In all, seven trials, which included 10,004 women in total, tested chemotherapy given every 2 weeks (dose-dense chemotherapy) versus the same chemotherapy given every 3 weeks. Results showed that the former approach netted significantly lower risks of recurrence (rate ratio [RR], 0.83; P = .00004) and breast cancer mortality (RR, 0.86; P = .004), Mr. Gray reported. Absolute gains at 10 years were 4.3% and 2.8%, respectively. Findings were similar after adding five more trials, with another 5,508 women, that had some differences in chemotherapy treatments between arms.

Six trials, which included 11,028 women in total, tested sequential chemotherapy every 3 weeks versus concurrent chemotherapy every 3 weeks. Results showed similarly that the former strategy yielded lower risks of recurrence (RR, 0.87; P = .0006) and breast cancer death (RR, 0.89; P = .03). Absolute gains at 10 years were 3.2% and 2.1%, respectively.
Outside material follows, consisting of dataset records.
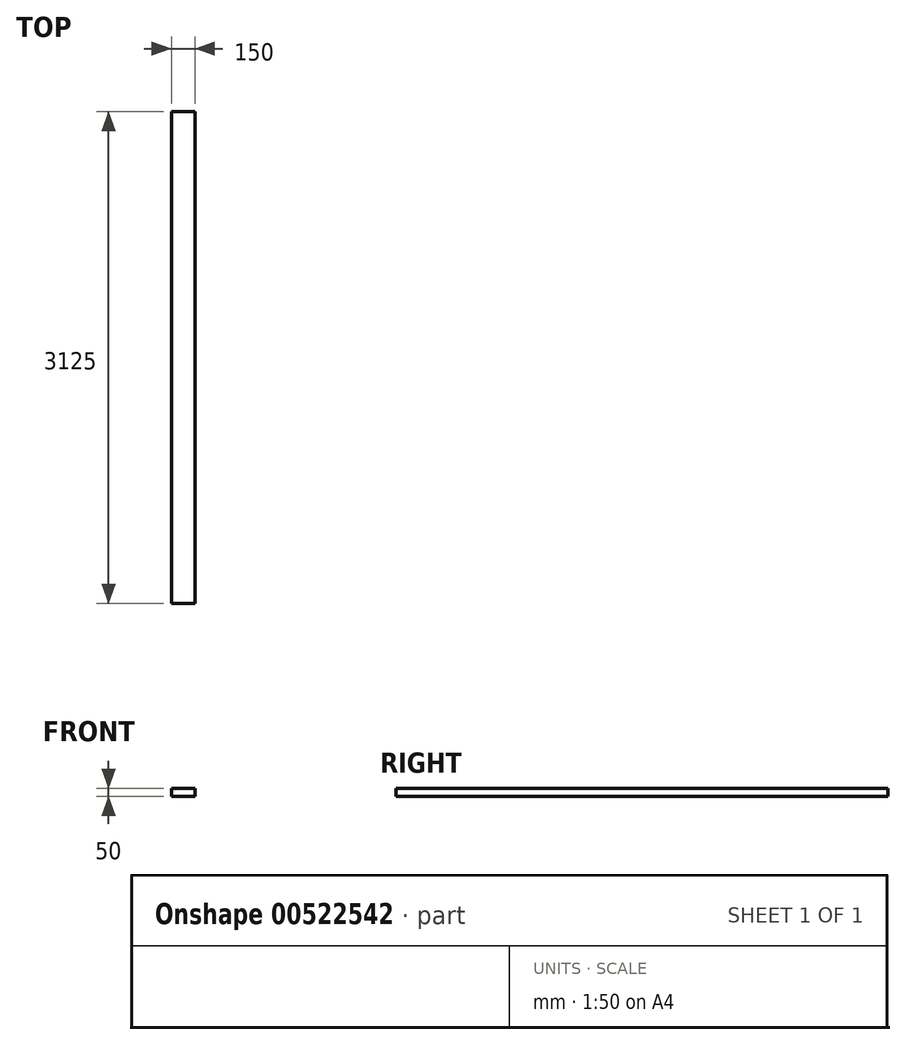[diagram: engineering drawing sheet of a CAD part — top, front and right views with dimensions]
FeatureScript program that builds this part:
annotation { "Feature Type Name" : "Feature", "Feature Type Description" : "" }
export const myFeature = defineFeature(function(context is Context, id is Id, definition is map)
    precondition{}
    {
        {
            var Q0;
            Q0=qCreatedBy(makeId("Front.planeOp"),FACE);
            var sketch = newSketch(context, id + "F0", { "sketchPlane" : qUnion([Q0])});
            skLineSegment(sketch, "E0.bottom", {"start": v(-139.39, 44.33) * mm, "end": v(10.61, 44.33) * mm});
            skLineSegment(sketch, "E0.top", {"start": v(-139.39, -5.67) * mm, "end": v(10.61, -5.67) * mm});
            skLineSegment(sketch, "E0.left", {"start": v(-139.39, 44.33) * mm, "end": v(-139.39, -5.67) * mm});
            skLineSegment(sketch, "E0.right", {"start": v(10.61, 44.33) * mm, "end": v(10.61, -5.67) * mm});
            skSolve(sketch);
        }
        {
            var Q0;
            Q0 = qSketchRegion(id + "F0", true);
            extrude(context, id + "F1", {"entities" : qUnion([Q0]), "depth" : 3125 * mm, "offsetDistance" : 25 * mm});
        }
    });
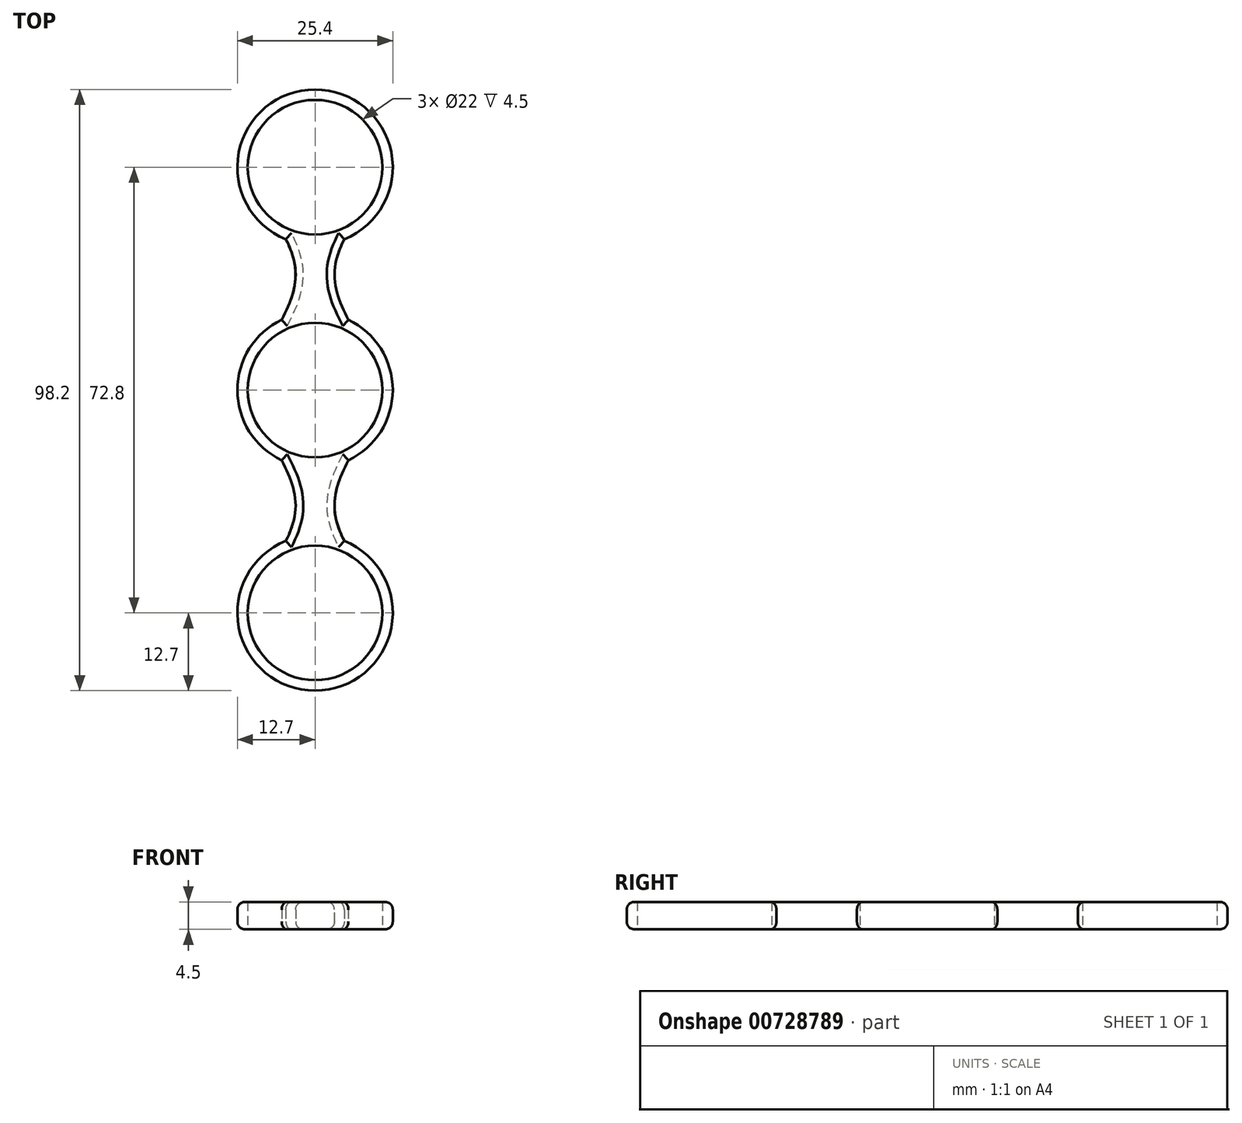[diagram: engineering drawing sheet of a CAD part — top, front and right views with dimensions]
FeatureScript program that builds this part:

Another six trials, which included a total of 6,532 women, tested sequential chemotherapy given every 2 weeks versus concurrent chemotherapy given every 3 weeks. Results here showed once again that the former yielded lower risks of recurrence (RR, 0.82; P = .0001) and breast cancer mortality (RR, 0.82; P = .001). Absolute gains at 10 years were 4.5% and 3.9%, respectively.

Finally, a pooled analysis of all trials showed that dose intensification reduced the risk of recurrence (RR, 0.85; P less than .00001) and breast cancer mortality (RR, 0.87; P less than .00001). Absolute gains at 10 years were 3.6% and 2.7%, respectively.

“That 13% reduction in breast cancer mortality may seem relatively modest, but given that taxane and anthracycline on a standard schedule reduces your chance of breast cancer death by a third, if you then reduce that by another 15%, then you have got almost 50% of breast cancer deaths by dose-dense taxane and anthracycline chemotherapy,” Mr. Gray pointed out. “So these little step-by-step improvements, it’s really important to identify them, and you get incremental gains which result in breast cancer deaths being about half of what they were 25 or 30 years ago.”

The proportional reduction in risk was similar whether tumors were ER positive or negative, but additional follow-up, especially for the positive tumors, will be important. “We do need longer follow-up in these trials, and sadly, many of the funding bodies are not providing funding for long-term follow-up,” he commented. “This is really valuable information, and we should be following these women up further, out to 20 years, given the long natural history of breast cancer.”

In terms of safety, the dose-intensification strategies were actually associated with lower risks of death without recurrence (RR, 0.85; P less than .02) and all-cause mortality (RR, 0.87; P less than .00001). Findings were similar when analyses focused on the first year of treatment.

Tolerability and toxicities of dose-intense regimens relative to standard regimens were not evaluated by the meta-analysis because these outcomes were reported differently across trials, according to Mr. Gray. However, the investigators did perform a systematic review of health-related quality of life studies that will be part of the final manuscript.

“We found surprisingly little extra toxicity” with the dose intensification, he reported. “It’s not very much considering the extra benefits we are getting. And when you know you are getting more benefit, it makes it easy to tolerate a drug.”

“In the U.S., people have moved toward the accelerated chemotherapy much more than they have in Europe. I think people have the mindset, ‘Well, we’ve always done it this way,’ ” Mr. Gray concluded. “This evidence being so clear and definite will help change that mindset. I wouldn’t be surprised if practice in the U.K. and many other parts of Europe doesn’t switch as a result of these very definite findings.”